|Date: ||Wed, 11 May 2005 14:24:13 -0700|
|Reply-To: ||Neerav Monga <neerav.monga@GMAIL.COM>|
|Sender: ||"SAS(r) Discussion" <SAS-L@LISTSERV.UGA.EDU>|
|From: ||Neerav Monga <neerav.monga@GMAIL.COM>|
|Subject: ||Re: Multiple record data problem and survival analysis|
|Content-Type: ||text/plain; charset="iso-8859-1"|
Frank: This data is from a cancer registry, so I'm not so concered
about the issues you've mentioned. I would be if this was actual
hospital data and then everything you said is of concern.

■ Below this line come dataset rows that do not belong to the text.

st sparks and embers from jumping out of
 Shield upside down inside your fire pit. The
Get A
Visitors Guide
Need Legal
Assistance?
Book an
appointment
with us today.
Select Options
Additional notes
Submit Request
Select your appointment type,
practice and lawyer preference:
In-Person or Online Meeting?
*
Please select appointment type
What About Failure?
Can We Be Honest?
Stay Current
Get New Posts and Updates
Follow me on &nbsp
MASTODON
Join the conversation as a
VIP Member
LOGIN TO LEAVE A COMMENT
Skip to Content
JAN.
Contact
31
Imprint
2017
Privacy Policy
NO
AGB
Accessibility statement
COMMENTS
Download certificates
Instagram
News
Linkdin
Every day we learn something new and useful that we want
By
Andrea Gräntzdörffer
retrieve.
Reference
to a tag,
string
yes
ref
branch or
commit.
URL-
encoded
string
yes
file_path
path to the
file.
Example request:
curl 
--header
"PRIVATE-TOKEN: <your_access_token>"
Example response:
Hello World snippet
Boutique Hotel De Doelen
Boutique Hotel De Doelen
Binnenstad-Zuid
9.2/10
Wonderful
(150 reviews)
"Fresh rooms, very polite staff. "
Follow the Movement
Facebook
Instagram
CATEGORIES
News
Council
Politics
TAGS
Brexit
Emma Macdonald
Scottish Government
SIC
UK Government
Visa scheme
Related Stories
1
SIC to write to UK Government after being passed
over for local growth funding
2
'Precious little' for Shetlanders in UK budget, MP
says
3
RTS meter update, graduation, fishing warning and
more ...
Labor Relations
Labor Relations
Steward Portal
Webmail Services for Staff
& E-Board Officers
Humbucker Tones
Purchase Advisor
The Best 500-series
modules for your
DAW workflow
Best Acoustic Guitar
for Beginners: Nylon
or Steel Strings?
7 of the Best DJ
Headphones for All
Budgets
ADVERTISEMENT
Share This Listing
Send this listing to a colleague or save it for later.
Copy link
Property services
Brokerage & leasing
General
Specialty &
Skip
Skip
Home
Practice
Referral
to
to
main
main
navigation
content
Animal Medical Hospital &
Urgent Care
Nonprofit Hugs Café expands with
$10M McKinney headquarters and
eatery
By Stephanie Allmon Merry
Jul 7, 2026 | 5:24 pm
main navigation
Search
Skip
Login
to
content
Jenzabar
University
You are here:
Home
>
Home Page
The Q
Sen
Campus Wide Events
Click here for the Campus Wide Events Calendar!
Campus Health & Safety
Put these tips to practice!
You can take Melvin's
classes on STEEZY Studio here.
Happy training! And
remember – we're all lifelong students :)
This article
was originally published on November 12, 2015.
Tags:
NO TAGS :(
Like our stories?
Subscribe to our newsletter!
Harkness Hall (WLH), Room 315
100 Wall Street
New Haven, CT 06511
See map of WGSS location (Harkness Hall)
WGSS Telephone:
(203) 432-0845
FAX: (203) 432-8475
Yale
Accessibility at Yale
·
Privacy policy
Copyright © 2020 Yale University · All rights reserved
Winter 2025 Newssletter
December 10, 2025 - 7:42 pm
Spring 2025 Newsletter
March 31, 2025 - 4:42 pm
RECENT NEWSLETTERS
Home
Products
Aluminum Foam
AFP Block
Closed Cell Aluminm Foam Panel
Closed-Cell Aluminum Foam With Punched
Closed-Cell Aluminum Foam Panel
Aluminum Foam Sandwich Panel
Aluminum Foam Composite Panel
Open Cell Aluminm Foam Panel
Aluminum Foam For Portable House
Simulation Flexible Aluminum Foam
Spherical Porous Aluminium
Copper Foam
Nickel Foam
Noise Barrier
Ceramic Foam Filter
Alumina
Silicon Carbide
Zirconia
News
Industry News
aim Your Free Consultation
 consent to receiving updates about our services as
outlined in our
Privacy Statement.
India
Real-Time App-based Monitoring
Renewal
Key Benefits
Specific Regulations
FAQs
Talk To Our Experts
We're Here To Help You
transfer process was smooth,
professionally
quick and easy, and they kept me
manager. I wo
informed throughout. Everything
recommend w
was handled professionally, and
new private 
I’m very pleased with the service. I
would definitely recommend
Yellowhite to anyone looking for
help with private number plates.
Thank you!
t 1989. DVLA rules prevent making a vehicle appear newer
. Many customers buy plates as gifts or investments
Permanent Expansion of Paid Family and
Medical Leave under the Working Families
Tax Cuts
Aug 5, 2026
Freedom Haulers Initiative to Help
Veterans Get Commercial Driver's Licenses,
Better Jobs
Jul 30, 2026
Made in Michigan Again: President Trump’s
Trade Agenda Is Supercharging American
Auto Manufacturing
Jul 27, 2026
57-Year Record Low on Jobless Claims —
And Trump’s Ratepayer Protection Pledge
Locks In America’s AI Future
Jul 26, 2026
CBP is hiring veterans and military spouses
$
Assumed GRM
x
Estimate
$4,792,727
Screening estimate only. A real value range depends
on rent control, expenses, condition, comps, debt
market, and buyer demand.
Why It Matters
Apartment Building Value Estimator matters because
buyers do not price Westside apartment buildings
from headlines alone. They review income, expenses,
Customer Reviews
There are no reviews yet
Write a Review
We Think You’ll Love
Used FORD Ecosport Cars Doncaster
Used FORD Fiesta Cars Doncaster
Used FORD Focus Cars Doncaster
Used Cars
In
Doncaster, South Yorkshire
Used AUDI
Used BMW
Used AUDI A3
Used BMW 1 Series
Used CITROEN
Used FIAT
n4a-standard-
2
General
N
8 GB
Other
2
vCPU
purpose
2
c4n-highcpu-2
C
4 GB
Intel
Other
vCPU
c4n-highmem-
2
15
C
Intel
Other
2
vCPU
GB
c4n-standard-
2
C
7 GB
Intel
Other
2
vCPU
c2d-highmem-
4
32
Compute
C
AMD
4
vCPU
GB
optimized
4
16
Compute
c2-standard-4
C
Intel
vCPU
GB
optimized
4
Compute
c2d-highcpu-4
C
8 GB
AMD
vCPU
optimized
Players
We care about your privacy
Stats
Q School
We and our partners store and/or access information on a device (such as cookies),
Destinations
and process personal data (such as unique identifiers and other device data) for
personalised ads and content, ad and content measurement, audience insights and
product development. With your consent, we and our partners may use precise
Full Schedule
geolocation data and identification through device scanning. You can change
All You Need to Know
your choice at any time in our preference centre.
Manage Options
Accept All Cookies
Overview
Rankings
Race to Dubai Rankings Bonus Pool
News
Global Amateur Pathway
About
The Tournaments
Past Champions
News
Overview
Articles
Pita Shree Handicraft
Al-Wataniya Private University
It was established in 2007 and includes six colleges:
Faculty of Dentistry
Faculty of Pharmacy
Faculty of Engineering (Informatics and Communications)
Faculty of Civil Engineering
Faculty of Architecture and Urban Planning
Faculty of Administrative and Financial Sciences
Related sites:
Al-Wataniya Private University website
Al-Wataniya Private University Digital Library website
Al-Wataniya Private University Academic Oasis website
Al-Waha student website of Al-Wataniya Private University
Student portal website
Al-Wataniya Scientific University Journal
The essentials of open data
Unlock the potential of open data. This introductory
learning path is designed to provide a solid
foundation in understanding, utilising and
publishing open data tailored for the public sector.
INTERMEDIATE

David: You're right about the non-cancer patients, I hadn't thought of
the information that could be lost. However, I think there is some
confusion on the cancer patients. I am trying to predict time to first
cancer diagnosis (ie. I don't care what other dx's they have, even if
ithey have multiple cancers, I want to only the first cancer).
In a nutshell, I have duplicate records due to multiple ICD code
diagnoses and I want only one record per subject. If they have cancer
(or more than one cancer), I want the record with the first cancer
diagnosis age, if they do not, I still want one record, maybe I can use
the latest age available so I don't lose any data as David suggests.
Thanks for the continued discussion.